Extracted records
□ □ □ □ □

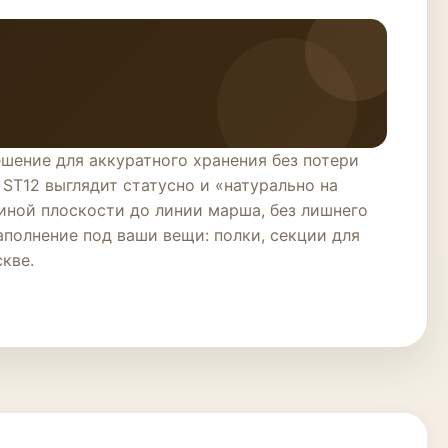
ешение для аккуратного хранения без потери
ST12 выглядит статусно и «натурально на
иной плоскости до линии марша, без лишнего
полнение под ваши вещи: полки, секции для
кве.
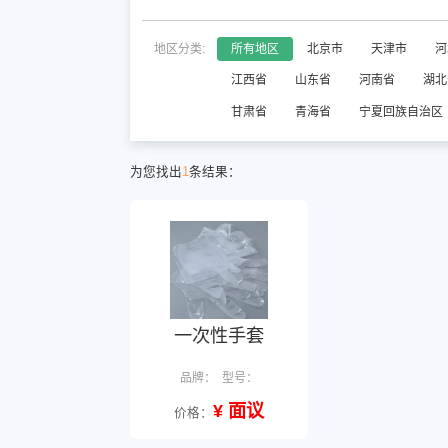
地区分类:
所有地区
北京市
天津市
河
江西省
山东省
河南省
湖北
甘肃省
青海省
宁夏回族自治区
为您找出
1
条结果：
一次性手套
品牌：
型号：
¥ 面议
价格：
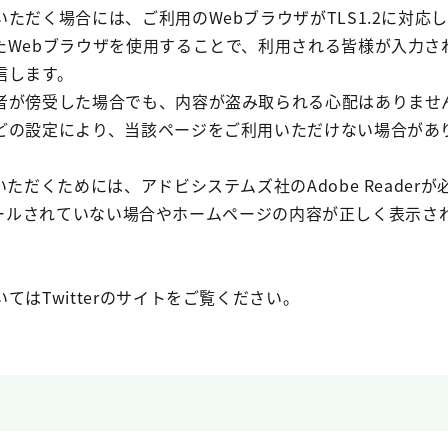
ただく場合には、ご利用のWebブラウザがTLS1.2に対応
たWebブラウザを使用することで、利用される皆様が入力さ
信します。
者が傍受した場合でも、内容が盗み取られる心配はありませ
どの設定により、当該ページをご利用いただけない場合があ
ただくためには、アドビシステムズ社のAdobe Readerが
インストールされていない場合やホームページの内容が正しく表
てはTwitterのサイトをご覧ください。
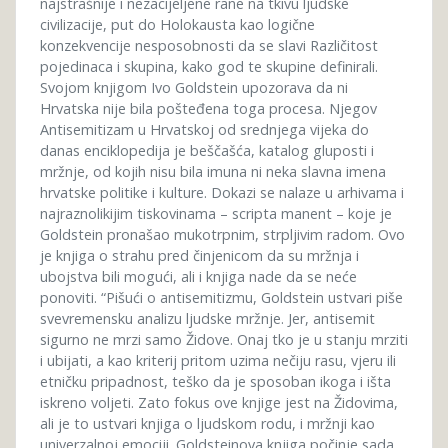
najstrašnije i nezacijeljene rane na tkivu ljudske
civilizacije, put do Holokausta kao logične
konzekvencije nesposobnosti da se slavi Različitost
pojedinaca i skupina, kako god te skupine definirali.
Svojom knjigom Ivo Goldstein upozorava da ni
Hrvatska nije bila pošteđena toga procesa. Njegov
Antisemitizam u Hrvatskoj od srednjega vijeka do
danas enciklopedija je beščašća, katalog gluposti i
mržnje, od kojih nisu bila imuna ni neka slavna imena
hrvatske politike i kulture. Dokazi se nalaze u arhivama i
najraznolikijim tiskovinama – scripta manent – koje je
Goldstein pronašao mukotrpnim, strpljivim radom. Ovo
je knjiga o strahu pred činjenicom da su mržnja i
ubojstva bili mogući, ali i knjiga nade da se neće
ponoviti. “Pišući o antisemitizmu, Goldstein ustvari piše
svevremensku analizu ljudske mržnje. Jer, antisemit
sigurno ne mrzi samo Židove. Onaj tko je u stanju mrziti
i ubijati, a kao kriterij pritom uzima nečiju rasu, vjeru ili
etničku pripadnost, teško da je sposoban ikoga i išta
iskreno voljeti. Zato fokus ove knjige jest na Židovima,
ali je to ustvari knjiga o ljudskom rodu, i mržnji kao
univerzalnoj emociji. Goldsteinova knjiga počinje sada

□ □ □ □ □

About this task ▸
Rewrite all the material above, replacing "ST12" with "ST15" and keeping everything else unchanged. Leave the pictures out of your answer.

Exercise output ▸
ешение для аккуратного хранения без потери
ST15 выглядит статусно и «натурально на
иной плоскости до линии марша, без лишнего
полнение под ваши вещи: полки, секции для
кве.
地区分类:
所有地区
北京市
天津市
河
江西省
山东省
河南省
湖北
甘肃省
青海省
宁夏回族自治区
为您找出
1
条结果：
一次性手套
品牌：
型号：
¥ 面议
价格：
ただく場合には、ご利用のWebブラウザがTLS1.2に対応
たWebブラウザを使用することで、利用される皆様が入力さ
信します。
者が傍受した場合でも、内容が盗み取られる心配はありませ
どの設定により、当該ページをご利用いただけない場合があ
ただくためには、アドビシステムズ社のAdobe Readerが
インストールされていない場合やホームページの内容が正しく表
てはTwitterのサイトをご覧ください。
najstrašnije i nezacijeljene rane na tkivu ljudske
civilizacije, put do Holokausta kao logične
konzekvencije nesposobnosti da se slavi Različitost
pojedinaca i skupina, kako god te skupine definirali.
Svojom knjigom Ivo Goldstein upozorava da ni
Hrvatska nije bila pošteđena toga procesa. Njegov
Antisemitizam u Hrvatskoj od srednjega vijeka do
danas enciklopedija je beščašća, katalog gluposti i
mržnje, od kojih nisu bila imuna ni neka slavna imena
hrvatske politike i kulture. Dokazi se nalaze u arhivama i
najraznolikijim tiskovinama – scripta manent – koje je
Goldstein pronašao mukotrpnim, strpljivim radom. Ovo
je knjiga o strahu pred činjenicom da su mržnja i
ubojstva bili mogući, ali i knjiga nade da se neće
ponoviti. “Pišući o antisemitizmu, Goldstein ustvari piše
svevremensku analizu ljudske mržnje. Jer, antisemit
sigurno ne mrzi samo Židove. Onaj tko je u stanju mrziti
i ubijati, a kao kriterij pritom uzima nečiju rasu, vjeru ili
etničku pripadnost, teško da je sposoban ikoga i išta
iskreno voljeti. Zato fokus ove knjige jest na Židovima,
ali je to ustvari knjiga o ljudskom rodu, i mržnji kao
univerzalnoj emociji. Goldsteinova knjiga počinje sada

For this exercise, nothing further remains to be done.